Im vorliegenden Fall wurde den Beschwerdeführerinnen im Verwaltungsverfahren ausführlich Parteiengehör eingeräumt. Auch die Beschwerde zeigt nicht auf, inwieweit eine neuerliche Einvernahme der Beschwerdeführerinnen zu einer weiteren Klärung der Sache führen könnte.

Hinsichtlich der in der Beschwerde behaupteten Verletzung des Rechts auf Parteiengehör wird bemerkt, dass die Ladung zur Einvernahme vor dem Bundesamt gemäß § 11 Abs. 2 BFA-VG dem Rechtsberater zugestellt wurde und dieser auch an der Einvernahme teilnahm sowie dass auch der Rechtsanwalt der Beschwerdeführerinnen über diesen Termin informiert war. Die Verfahrensanordnung vom 07.10.2014, wonach seit diesem Tag Konsultationen mit den Niederlanden geführt würden, wurde der Erstbeschwerdeführerin persönlich zugestellt, nicht jedoch ihrem Rechtsanwalt. Im Rahmen der Einvernahme wurde die Erstbeschwerdeführerin nochmals darüber aufgeklärt, dass Konsultationen mit den Niederlanden geführt worden seien und beabsichtigt sei, sie dorthin zu überstellen. Die Erstbeschwerdeführerin führte selbst aus, die Länderinformationsblätter betreffend die Niederlande gelesen zu haben. Es wurde ihr auch eine Frist zur allfälligen schriftlichen Stellungnahme gewährt. In der Begründung des angefochtenen Bescheides wurde der maßgebliche Sachverhalt vollständig dargelegt sowie weiters festgehalten, dass den Beschwerdeführerinnen im Rahmen der Rechtsberatung Akteneinsicht gewährt wurde. Auch in der Beschwerde werden keine konkreten Umstände dargelegt, die an der Existenz von gültigen niederländischen Visa zweifeln ließen. Der Rechtsanwalt machte von seinem Recht, im Rahmen einer Vorsprache beim Bundesamt bzw. beim Bundesverwaltungsgericht ebenfalls Akteneinsicht zu nehmen, bis dato nicht Gebrauch.

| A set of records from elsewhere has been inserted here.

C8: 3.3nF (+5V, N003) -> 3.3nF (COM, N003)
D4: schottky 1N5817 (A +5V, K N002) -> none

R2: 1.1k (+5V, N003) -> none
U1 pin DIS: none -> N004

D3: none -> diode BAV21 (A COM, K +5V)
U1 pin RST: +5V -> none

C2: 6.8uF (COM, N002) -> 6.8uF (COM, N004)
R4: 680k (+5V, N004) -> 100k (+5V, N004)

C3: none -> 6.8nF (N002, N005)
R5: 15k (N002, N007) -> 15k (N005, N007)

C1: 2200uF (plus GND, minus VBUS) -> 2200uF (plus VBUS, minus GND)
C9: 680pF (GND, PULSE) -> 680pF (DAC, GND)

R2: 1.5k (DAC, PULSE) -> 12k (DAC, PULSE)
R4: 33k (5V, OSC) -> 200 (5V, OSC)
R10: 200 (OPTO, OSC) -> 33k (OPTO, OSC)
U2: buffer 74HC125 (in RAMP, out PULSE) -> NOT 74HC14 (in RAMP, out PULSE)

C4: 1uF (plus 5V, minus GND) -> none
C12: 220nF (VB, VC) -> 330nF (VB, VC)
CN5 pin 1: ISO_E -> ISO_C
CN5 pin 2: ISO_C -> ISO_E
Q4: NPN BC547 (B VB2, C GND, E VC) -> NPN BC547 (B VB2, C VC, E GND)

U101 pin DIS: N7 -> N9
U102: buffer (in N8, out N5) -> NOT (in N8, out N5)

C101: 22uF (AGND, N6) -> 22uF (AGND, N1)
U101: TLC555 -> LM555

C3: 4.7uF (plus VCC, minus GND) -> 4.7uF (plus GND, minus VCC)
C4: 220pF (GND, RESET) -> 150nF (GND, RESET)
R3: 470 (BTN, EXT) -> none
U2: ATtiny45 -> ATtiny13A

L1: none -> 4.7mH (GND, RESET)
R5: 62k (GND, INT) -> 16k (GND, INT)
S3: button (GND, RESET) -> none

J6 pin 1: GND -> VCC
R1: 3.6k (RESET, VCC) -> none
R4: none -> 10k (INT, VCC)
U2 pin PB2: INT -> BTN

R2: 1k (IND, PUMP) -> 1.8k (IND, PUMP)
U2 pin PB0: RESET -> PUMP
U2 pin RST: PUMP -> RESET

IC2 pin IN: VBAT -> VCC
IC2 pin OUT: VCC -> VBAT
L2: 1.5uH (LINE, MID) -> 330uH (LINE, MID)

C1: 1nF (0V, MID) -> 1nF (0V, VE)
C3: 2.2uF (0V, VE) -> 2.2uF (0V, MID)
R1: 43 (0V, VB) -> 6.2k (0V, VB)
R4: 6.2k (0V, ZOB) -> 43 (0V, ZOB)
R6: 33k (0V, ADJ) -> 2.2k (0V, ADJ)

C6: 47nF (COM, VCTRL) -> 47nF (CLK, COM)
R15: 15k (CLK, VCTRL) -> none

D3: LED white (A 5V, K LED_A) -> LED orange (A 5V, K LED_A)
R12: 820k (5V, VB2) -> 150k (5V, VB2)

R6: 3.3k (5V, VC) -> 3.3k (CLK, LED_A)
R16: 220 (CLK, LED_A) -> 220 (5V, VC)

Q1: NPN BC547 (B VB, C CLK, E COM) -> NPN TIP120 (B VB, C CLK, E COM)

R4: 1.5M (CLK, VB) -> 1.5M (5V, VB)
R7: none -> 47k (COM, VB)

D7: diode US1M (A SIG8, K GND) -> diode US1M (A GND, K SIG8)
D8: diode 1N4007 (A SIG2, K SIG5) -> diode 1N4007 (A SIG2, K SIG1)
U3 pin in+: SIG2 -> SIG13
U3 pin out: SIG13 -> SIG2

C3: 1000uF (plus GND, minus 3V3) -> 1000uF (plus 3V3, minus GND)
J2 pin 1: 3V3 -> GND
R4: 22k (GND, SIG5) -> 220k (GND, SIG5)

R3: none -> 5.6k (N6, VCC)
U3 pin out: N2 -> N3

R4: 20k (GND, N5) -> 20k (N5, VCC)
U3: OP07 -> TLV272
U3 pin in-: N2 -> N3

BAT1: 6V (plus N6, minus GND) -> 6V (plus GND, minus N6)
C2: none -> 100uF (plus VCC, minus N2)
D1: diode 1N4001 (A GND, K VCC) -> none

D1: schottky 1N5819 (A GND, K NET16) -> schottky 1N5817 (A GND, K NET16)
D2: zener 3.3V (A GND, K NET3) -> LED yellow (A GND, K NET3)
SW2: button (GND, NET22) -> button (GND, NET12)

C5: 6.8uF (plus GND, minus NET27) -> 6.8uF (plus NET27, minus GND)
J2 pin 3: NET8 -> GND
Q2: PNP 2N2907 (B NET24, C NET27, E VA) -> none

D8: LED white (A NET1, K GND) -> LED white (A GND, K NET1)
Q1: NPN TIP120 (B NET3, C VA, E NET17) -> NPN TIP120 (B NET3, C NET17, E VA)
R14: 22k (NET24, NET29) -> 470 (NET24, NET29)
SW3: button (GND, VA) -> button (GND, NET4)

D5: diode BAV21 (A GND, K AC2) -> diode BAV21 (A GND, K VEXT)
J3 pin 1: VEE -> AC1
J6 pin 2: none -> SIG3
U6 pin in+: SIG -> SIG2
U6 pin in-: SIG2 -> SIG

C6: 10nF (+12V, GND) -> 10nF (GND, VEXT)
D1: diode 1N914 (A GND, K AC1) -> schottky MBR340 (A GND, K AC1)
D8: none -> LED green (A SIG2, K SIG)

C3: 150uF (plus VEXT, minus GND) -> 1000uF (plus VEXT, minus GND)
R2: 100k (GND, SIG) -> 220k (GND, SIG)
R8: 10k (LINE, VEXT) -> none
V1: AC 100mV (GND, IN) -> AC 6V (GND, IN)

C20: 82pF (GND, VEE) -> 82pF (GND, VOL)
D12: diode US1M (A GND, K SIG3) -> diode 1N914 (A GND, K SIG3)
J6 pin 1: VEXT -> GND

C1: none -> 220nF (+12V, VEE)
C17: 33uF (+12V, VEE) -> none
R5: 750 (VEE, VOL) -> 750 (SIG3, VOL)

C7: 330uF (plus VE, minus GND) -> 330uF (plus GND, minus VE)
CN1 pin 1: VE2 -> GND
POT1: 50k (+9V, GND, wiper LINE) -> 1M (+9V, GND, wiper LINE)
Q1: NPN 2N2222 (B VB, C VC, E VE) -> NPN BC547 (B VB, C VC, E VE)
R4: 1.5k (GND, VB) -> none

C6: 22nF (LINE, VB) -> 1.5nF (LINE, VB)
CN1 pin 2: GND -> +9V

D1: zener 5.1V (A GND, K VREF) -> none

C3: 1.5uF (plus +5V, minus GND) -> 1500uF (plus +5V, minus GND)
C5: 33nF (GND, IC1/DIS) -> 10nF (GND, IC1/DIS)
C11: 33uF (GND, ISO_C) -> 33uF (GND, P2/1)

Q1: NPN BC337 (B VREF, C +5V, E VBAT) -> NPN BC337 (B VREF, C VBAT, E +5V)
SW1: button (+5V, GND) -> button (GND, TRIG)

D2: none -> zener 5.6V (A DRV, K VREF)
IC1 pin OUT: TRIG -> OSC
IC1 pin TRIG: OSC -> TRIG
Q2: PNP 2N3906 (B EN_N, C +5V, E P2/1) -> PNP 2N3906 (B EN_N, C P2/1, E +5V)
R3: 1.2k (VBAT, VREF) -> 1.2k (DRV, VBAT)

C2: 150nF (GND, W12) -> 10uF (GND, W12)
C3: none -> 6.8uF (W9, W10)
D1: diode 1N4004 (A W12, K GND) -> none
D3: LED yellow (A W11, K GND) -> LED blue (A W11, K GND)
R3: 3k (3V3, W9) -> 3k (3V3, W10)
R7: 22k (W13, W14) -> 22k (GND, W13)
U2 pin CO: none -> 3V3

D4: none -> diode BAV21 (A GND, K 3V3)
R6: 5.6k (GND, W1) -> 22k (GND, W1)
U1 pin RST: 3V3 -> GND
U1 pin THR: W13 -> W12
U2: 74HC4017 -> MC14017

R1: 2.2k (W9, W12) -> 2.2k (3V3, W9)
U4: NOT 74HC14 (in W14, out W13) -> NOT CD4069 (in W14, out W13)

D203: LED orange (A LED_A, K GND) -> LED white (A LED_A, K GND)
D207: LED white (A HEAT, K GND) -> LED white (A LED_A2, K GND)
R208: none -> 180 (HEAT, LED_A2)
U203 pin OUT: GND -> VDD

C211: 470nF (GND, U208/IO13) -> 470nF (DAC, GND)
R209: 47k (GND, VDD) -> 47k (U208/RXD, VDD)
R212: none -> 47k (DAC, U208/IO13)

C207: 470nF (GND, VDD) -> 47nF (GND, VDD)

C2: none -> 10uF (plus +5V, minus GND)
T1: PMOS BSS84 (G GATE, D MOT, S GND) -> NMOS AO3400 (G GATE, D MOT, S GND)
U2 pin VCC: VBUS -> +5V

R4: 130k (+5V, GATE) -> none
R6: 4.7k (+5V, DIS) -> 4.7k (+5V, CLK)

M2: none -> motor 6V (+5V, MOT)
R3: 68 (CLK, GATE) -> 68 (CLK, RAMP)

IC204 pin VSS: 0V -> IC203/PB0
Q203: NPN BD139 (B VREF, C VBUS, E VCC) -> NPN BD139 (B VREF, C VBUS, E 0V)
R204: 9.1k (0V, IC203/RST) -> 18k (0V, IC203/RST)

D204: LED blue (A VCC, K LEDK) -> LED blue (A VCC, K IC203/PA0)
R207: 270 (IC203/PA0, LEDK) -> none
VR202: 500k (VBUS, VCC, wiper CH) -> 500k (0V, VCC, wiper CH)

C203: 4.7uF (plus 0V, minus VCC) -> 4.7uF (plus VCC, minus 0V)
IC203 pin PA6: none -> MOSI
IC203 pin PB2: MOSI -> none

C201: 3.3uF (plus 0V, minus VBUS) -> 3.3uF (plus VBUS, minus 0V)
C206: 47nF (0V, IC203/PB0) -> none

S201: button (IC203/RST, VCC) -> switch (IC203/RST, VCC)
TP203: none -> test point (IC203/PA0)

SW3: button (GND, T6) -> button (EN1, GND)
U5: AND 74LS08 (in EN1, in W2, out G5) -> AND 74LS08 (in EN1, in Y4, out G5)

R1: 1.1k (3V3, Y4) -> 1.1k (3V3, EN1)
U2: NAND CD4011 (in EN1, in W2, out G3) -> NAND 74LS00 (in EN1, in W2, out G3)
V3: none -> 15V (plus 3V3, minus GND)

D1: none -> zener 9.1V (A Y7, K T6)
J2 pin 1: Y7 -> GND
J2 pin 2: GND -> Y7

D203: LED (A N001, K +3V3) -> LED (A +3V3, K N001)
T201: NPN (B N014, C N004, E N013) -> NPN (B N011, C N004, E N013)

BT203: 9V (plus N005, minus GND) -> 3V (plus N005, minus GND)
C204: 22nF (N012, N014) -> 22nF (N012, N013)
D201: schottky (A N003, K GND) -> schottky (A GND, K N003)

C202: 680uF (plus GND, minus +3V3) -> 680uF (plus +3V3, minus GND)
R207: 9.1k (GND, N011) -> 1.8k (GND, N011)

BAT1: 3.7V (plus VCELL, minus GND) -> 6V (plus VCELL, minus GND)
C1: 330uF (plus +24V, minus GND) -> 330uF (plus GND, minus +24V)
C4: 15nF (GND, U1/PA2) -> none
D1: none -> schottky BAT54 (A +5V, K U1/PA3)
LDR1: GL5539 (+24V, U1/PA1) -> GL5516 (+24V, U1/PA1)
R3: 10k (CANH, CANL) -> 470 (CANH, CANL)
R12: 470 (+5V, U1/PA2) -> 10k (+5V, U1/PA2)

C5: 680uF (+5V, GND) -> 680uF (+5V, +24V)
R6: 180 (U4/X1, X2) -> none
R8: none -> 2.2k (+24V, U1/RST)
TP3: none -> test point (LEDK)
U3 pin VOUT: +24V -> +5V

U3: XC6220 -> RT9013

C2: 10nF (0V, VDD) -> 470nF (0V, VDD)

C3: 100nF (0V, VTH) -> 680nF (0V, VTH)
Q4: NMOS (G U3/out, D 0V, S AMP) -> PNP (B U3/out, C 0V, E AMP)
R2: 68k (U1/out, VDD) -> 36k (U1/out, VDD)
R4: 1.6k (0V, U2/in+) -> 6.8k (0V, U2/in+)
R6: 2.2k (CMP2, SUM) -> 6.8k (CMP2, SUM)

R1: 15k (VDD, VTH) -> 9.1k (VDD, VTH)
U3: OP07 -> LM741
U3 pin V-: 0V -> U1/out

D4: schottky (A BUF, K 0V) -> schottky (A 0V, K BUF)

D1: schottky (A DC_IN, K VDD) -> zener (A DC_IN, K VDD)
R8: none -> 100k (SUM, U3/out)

Zu B) Unzulässigkeit der Revision:

Gemäß § 25a Abs. 1 VwGG hat das Verwaltungsgericht im Spruch seines Erkenntnisses oder Beschlusses auszusprechen, ob die Revision gemäß Art. 133 Abs. 4 B-VG zulässig ist. Der Ausspruch ist kurz zu begründen. Nach Art. 133 Abs. 4 erster Satz B-VG idF BGBl. I Nr. 51/2012 ist gegen ein Erkenntnis des Verwaltungsgerichtes die Revision zulässig, wenn sie von der Lösung einer Rechtsfrage abhängt, der grundsätzliche Bedeutung zukommt, insbesondere weil das Erkenntnis von der Rechtsprechung des Verwaltungsgerichtshofes abweicht, eine solche Rechtsprechung fehlt oder die zu lösende Rechtsfrage in der bisherigen Rechtsprechung des Verwaltungsgerichtshofes nicht einheitlich beantwortet wird.

Im vorliegenden Fall ist die ordentliche Revision gemäß Art. 133 Abs. 4 B-VG nicht zulässig, weil die Entscheidung nicht von der Lösung einer Rechtsfrage grundsätzlicher Bedeutung abhängt. Denn das Bundesverwaltungsgericht konnte sich bei allen erheblichen Rechtsfragen auf eine ständige Rechtsprechung des Verwaltungsgerichtshofes bzw. auf eine ohnehin klare Rechtslage stützen.